Task input Start Marker
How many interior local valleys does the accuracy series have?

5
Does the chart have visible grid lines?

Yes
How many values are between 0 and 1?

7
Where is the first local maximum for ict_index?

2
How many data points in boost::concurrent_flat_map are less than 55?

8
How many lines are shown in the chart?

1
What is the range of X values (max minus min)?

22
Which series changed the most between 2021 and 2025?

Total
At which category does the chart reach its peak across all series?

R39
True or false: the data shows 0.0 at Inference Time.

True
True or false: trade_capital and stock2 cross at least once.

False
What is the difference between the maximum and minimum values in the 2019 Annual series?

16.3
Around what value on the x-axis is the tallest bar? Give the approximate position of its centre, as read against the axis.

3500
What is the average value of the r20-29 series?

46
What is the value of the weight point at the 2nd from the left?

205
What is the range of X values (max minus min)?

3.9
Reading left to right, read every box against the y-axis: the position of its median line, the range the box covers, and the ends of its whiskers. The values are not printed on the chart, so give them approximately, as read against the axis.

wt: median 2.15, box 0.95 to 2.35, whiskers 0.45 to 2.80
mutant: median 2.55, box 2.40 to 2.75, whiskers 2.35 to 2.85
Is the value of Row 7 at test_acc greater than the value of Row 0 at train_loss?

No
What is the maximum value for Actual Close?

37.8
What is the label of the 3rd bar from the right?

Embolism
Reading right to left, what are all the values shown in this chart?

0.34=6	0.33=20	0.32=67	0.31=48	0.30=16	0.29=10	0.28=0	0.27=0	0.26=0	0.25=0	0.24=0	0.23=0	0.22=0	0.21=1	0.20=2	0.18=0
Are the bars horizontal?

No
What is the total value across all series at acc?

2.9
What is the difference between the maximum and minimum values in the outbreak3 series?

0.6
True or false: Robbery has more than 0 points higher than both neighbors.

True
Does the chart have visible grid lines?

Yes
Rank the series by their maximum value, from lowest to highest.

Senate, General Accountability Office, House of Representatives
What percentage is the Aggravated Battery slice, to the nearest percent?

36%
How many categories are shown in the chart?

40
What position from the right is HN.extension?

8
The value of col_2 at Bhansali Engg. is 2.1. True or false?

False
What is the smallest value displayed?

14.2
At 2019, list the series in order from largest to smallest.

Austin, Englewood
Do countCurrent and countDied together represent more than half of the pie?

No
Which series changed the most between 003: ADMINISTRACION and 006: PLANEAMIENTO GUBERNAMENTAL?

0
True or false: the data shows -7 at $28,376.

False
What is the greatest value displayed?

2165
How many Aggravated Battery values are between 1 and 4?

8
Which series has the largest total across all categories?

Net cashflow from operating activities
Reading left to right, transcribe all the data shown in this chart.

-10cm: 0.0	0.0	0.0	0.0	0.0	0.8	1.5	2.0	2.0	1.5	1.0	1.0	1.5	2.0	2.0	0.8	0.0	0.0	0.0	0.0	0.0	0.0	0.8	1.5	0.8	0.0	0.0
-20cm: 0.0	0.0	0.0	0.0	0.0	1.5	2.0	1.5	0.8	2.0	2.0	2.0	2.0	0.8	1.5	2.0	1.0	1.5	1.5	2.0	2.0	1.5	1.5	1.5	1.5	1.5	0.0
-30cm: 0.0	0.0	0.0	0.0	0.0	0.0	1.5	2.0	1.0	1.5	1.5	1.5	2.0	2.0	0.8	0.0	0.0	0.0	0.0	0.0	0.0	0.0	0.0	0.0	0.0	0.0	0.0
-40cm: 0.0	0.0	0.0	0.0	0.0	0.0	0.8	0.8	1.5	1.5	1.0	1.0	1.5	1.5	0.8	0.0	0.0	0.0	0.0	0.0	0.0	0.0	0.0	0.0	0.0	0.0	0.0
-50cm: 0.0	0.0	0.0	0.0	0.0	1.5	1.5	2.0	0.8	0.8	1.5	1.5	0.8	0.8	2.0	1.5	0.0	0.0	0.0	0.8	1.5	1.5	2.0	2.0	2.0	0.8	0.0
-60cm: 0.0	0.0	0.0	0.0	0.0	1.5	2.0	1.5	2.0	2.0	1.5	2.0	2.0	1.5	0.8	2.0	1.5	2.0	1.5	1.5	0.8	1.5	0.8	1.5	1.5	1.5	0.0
Task input End Marker
*Exercise details:*
Return every line from the records above that contains the word "than".

*Exercise result:*
How many data points in boost::concurrent_flat_map are less than 55?
Is the value of Row 7 at test_acc greater than the value of Row 0 at train_loss?
True or false: Robbery has more than 0 points higher than both neighbors.
Do countCurrent and countDied together represent more than half of the pie?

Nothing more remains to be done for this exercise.